In [1]:
%matplotlib inline
import openml as oml
import seaborn as sns
import numpy as np
import pandas as pd
import sys
import math
from scipy.stats import norm
from matplotlib import pyplot
import sklearn.tree
import sklearn.ensemble
import sklearn.preprocessing
from sklearn.pipeline import make_pipeline
from sklearn.model_selection import StratifiedShuffleSplit, cross_val_score

from IPython.core.interactiveshell import InteractiveShell
InteractiveShell.ast_node_interactivity = "all"

## Step 1: Get datasets from OpenML
- Only classification datasets
- Only active (verified) datasets

In [2]:
# Get all OpenML datasets
openml_list = oml.datasets.list_datasets() # Returns a dict
datalist = pd.DataFrame.from_dict(openml_list, orient='index') # Transform to pandas
datalist = datalist[datalist.status == 'active'] # Only use active (verified) datasets
datalist = datalist[datalist.NumberOfClasses>=2] # Only classification
print("{} active classification datasets".format(len(datalist)))

1016 active classification datasets


In [3]:
# Bookkeeping
data_names = {k: v for (k, v) in datalist[['did','name']].values} # dataset names
data_status = {k: 'OK' for k in datalist.index} # dataset status (OK or reason for removal)
datalist_full = datalist.copy()

## Step 1: Apply simple preconditions
- Number of observations larger than 500 (meaningful evaluations)
- Number of observations smaller than 100000 (keep runtime manageable)
- Number of features does not exceed 5000 (keep runtime manageable)
- The ratio of the minority class and the majority class is > 0.05 (severely imbalanced datasets complicate analysis)
- Number of values for categorical features must not exceed 100 (severely slows down some algorithms)
- Sparsely formatted data (requires special data readers)

In [4]:
# Apply preconditions
data_status.update({k: 'Too small' for k in datalist.index[datalist.NumberOfInstances<500]})
data_status.update({k: 'Too large' for k in datalist.index[datalist.NumberOfInstances>100000]})
data_status.update({k: 'High-dimensional' for k in datalist.index[datalist.NumberOfFeatures>5000]})
data_status.update({k: 'Extreme imbalance' for k in datalist.index[datalist.MinorityClassSize / datalist.MajorityClassSize < 0.05]})
data_status.update({k: 'Too many categories' for k in datalist.index[datalist.MaxNominalAttDistinctValues > 100]})
data_status.update({k: 'Sparse format' for k in datalist.index[datalist.format == 'Sparse_ARFF']})


# Filter dataset list
datalist = datalist[pd.Series({k:(v=='OK') for k,v in data_status.items()})] 

# Status update
[[x,list(data_status.values()).count(x)] for x in set(data_status.values())]

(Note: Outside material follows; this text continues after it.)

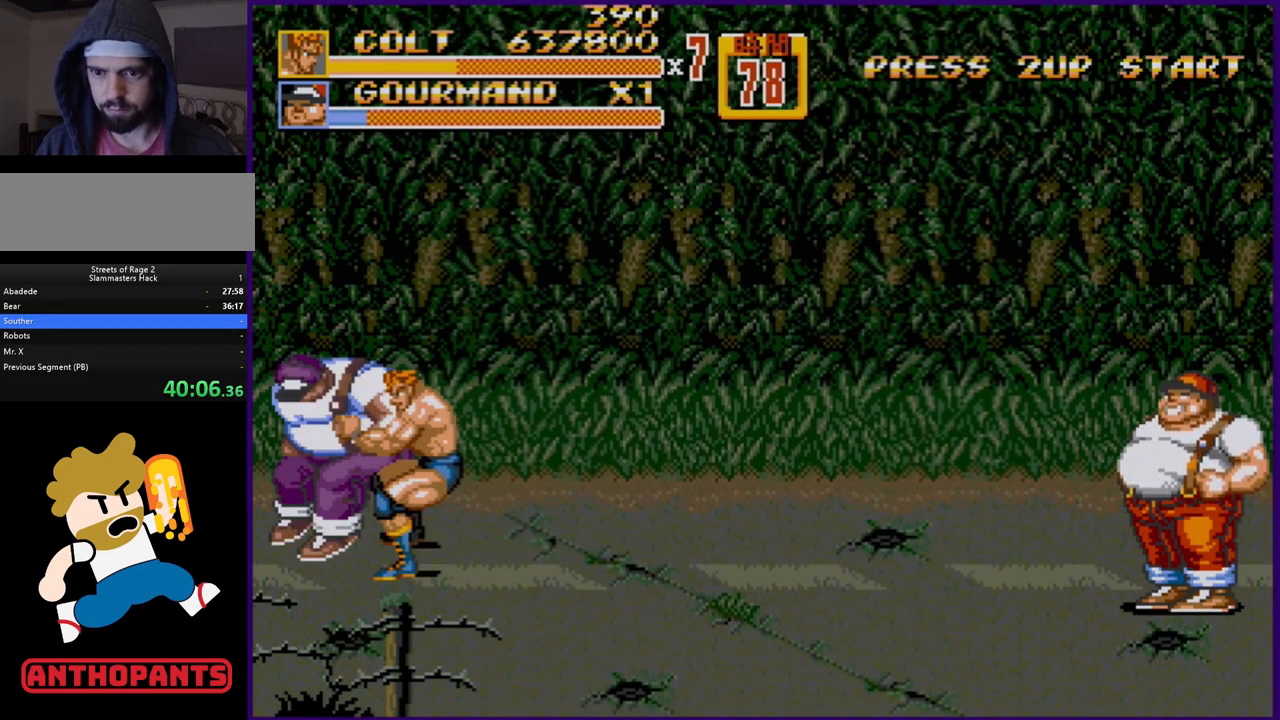
{"buttons": [], "events": [[17, "B", "up"], [17, "DPAD_LEFT", "up"], [50, "B", "down"], [133, "B", "up"]]}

[['Too many categories', 22],
 ['Too small', 335],
 ['Too large', 102],
 ['Sparse format', 32],
 ['High-dimensional', 60],
 ['Extreme imbalance', 176],
 ['OK', 289]]

## Step 2: Filter out special datasets
- Artificial datasets (may bias the results)
- Time series dataset (cannot use random sampling for evaluation)
- Text data (contains string features which need additional preprocessing)
- Multilabel data (multiple targets need to be predicted)
- Derived versions of datasets (with additional preprocessing)
- Datasets where the intended classification target is unclear
- Binarized regression problems
- Unknown origin (no description how data was collected and what the problem is)
- Grouped data (instances form groups (blocks) and can't be randomly sampled)

In [5]:
# Get lists of special datasets
artificial_set = set(oml.datasets.list_datasets(tag="artificial").keys()) # Artificial datasets
timeseries_set = set(oml.datasets.list_datasets(tag="time_series").keys()) # Time series datasets
text_set = set(oml.datasets.list_datasets(tag="text_data").keys()) # Text dataset (contains string features)
multilabel_set = set(oml.datasets.list_datasets(tag="multi_label").keys()) # Multi-label datasets
derived_set = set(oml.datasets.list_datasets(tag="derived").keys()) # Derived datasets
unspecified_set = set(oml.datasets.list_datasets(tag="unspecified_target_feature").keys()) # Unspecified target
binarized_set = set(oml.datasets.list_datasets(tag="binarized_regression_problem").keys()) # Binarized data
unknown_set = set(oml.datasets.list_datasets(tag="origin_unknown").keys())
grouped_set = set(oml.datasets.list_datasets(tag="grouped_data").keys())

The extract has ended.